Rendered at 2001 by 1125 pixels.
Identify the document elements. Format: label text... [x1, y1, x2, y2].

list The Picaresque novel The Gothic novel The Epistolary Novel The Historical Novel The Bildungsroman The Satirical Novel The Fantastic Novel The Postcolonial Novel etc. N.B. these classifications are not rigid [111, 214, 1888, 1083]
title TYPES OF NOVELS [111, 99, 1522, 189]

* * *

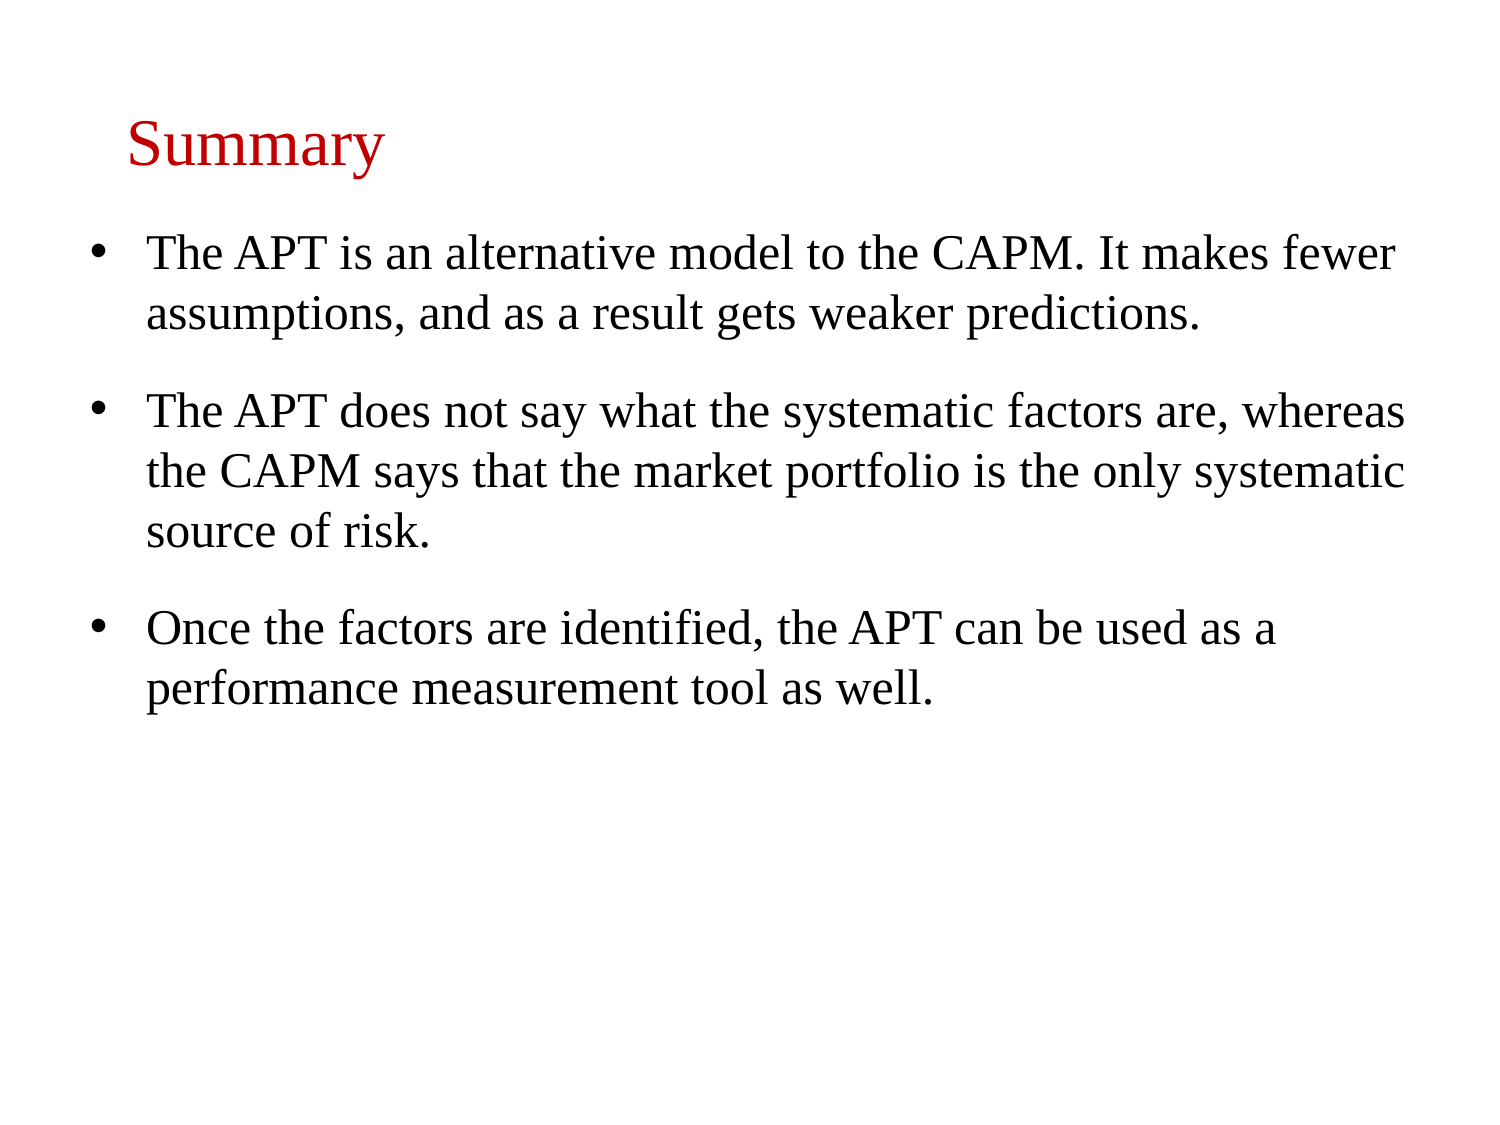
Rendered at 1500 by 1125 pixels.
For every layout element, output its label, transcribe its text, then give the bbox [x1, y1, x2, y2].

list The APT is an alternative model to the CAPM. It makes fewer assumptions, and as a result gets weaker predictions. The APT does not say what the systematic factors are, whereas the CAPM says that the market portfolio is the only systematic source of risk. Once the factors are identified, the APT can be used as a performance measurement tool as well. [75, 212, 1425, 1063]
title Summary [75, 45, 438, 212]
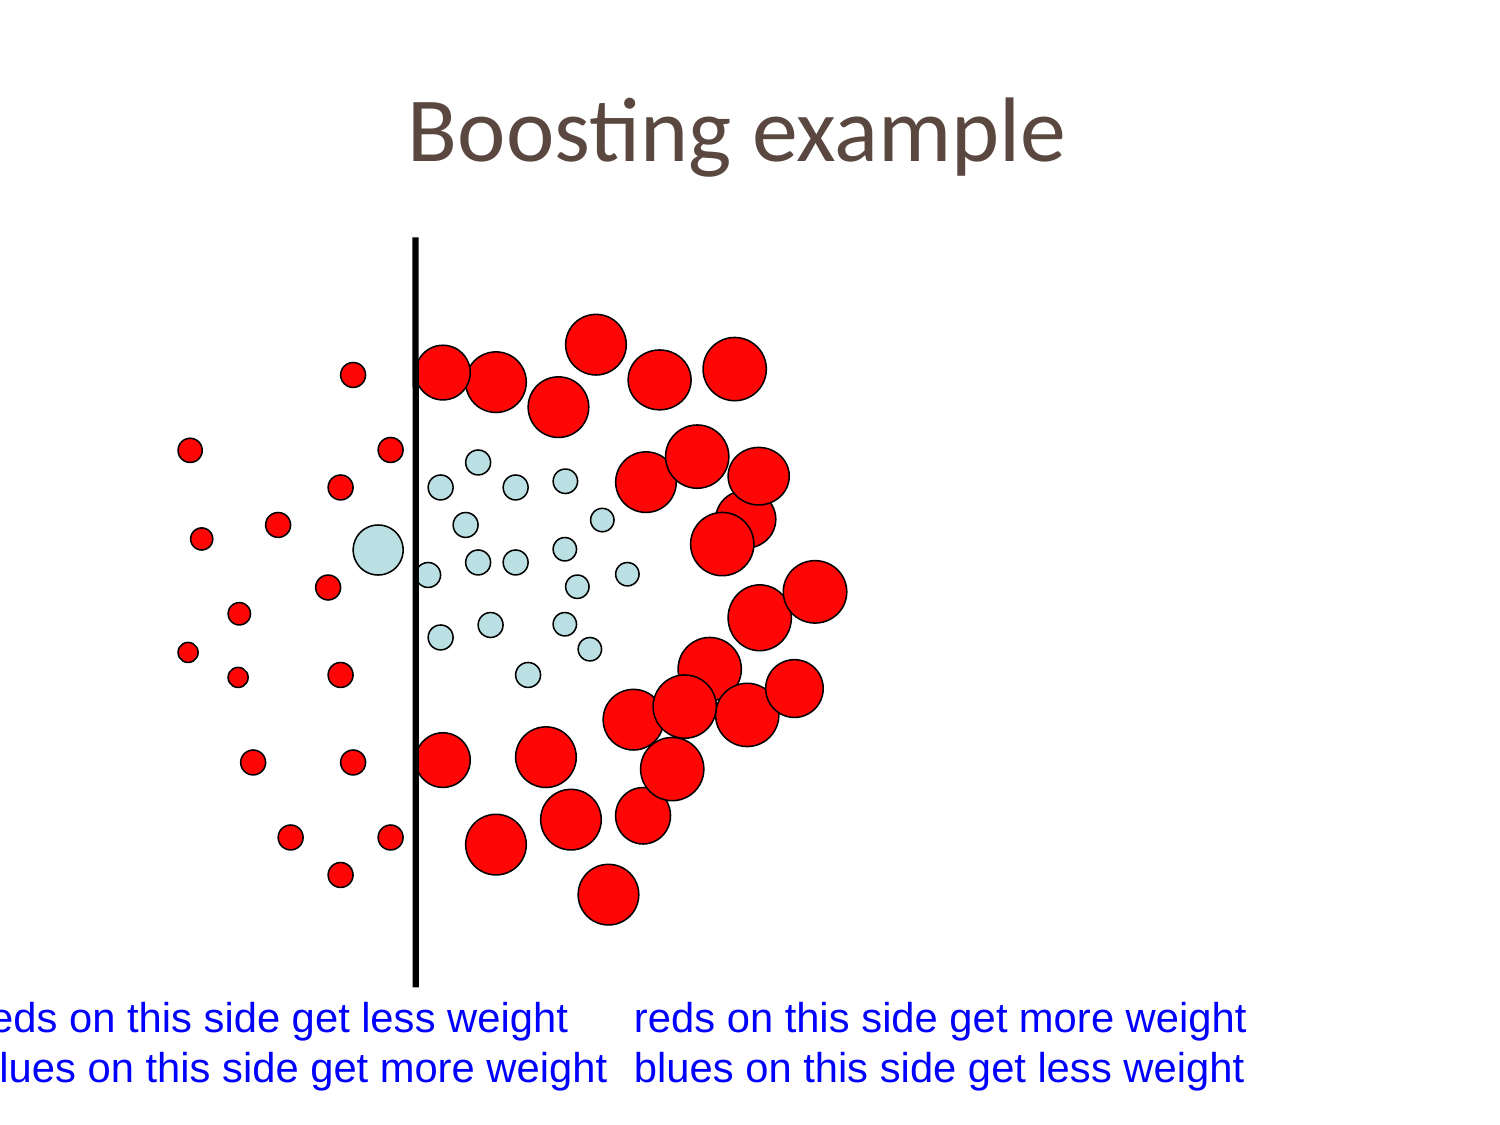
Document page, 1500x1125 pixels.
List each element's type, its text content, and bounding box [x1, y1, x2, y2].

Written task: Whenever the string "pixels" shows up in a line of the records, that line counts; state how many lines count, and only that.

Answer to this exercise: 3